__TASK__
If a line in the data below contains "number", copy it.

__Stored data entries__
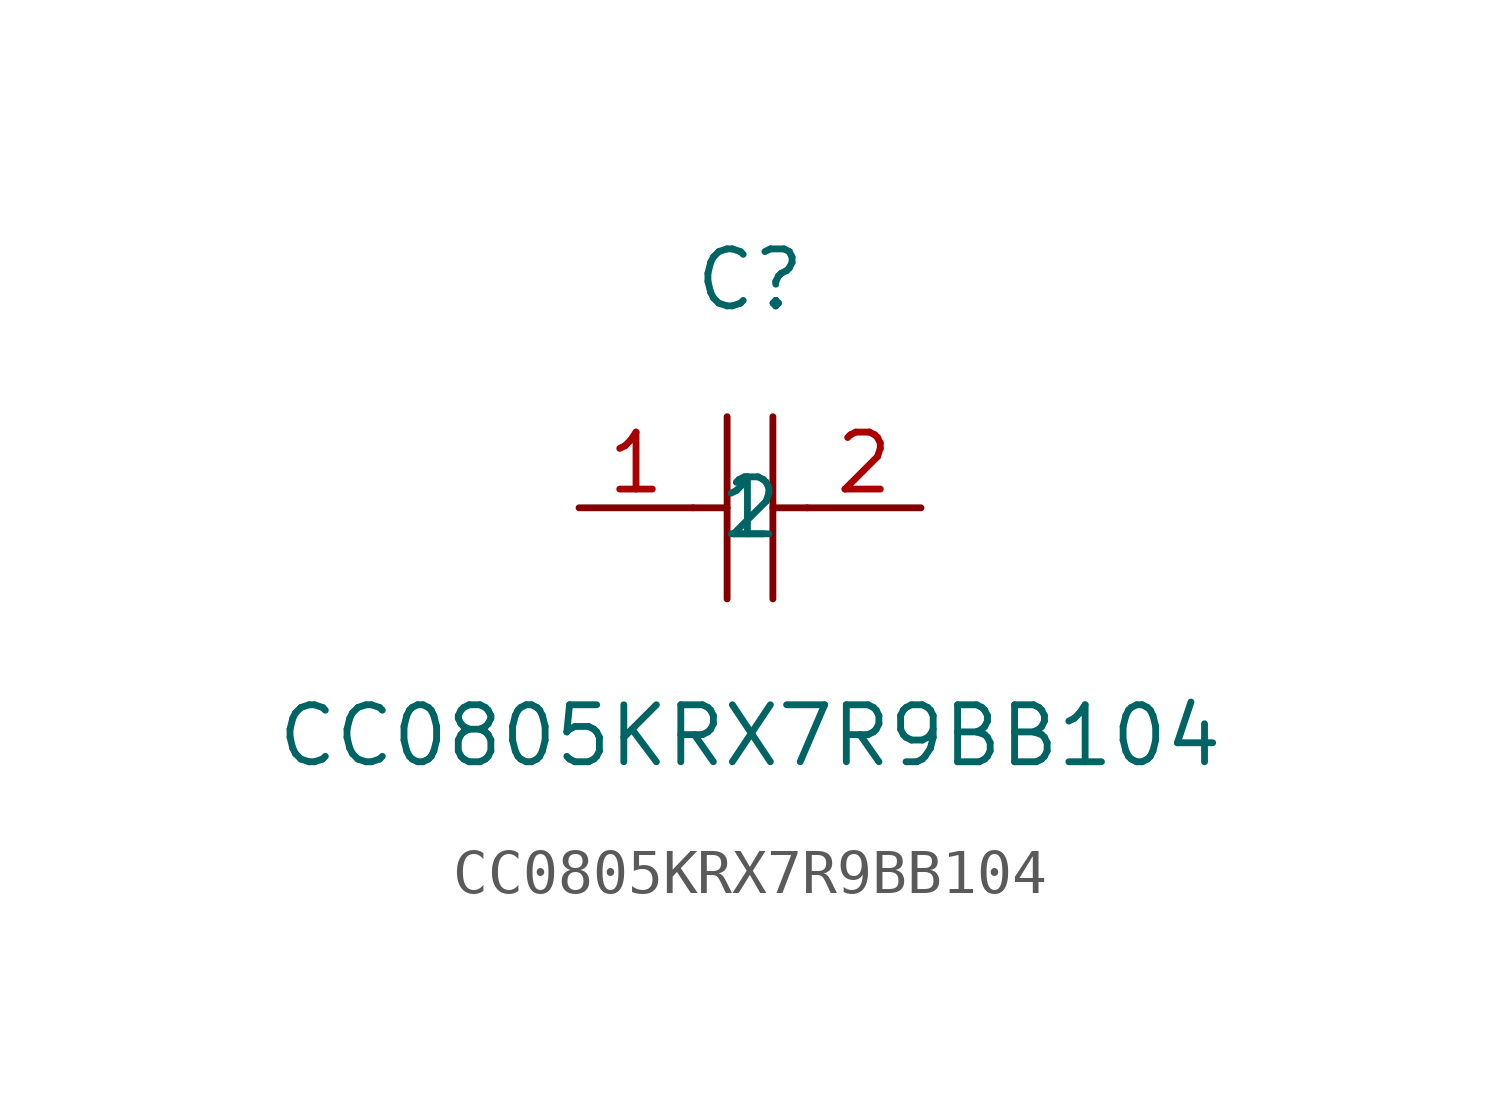
<source format=kicad_sym>
(kicad_symbol_lib
  (version 20211014)
  (generator https://github.com/uPesy/easyeda2kicad.py)
  (symbol "CC0805KRX7R9BB104"
    (property "Reference" "C"
      (at 0 5.08 0)
      (effects (font (size 1.27 1.27))))
    (property "Value" "CC0805KRX7R9BB104"
      (at 0 -5.08 0)
      (effects (font (size 1.27 1.27))))
    (symbol "CC0805KRX7R9BB104_0_1"
      (polyline (pts (xy -0.51 2.03) (xy -0.51 -2.03)) (stroke (width 0) (type default) (color 0 0 0 0)) (fill (type none)))
      (polyline (pts (xy 0.51 2.03) (xy 0.51 -2.03)) (stroke (width 0) (type default) (color 0 0 0 0)) (fill (type none)))
      (polyline (pts (xy -1.27 -0.00) (xy -0.51 -0.00)) (stroke (width 0) (type default) (color 0 0 0 0)) (fill (type none)))
      (polyline (pts (xy 0.51 -0.00) (xy 1.27 -0.00)) (stroke (width 0) (type default) (color 0 0 0 0)) (fill (type none)))
      (pin input line (at -3.81 -0.00 0) (length 2.54) (name "1" (effects (font (size 1.27 1.27)))) (number "1" (effects (font (size 1.27 1.27)))))
      (pin input line (at 3.81 -0.00 180) (length 2.54) (name "2" (effects (font (size 1.27 1.27)))) (number "2" (effects (font (size 1.27 1.27))))))))
</source>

__RESPONSE AREA__
      (pin input line (at -3.81 -0.00 0) (length 2.54) (name "1" (effects (font (size 1.27 1.27)))) (number "1" (effects (font (size 1.27 1.27)))))
      (pin input line (at 3.81 -0.00 180) (length 2.54) (name "2" (effects (font (size 1.27 1.27)))) (number "2" (effects (font (size 1.27 1.27))))))))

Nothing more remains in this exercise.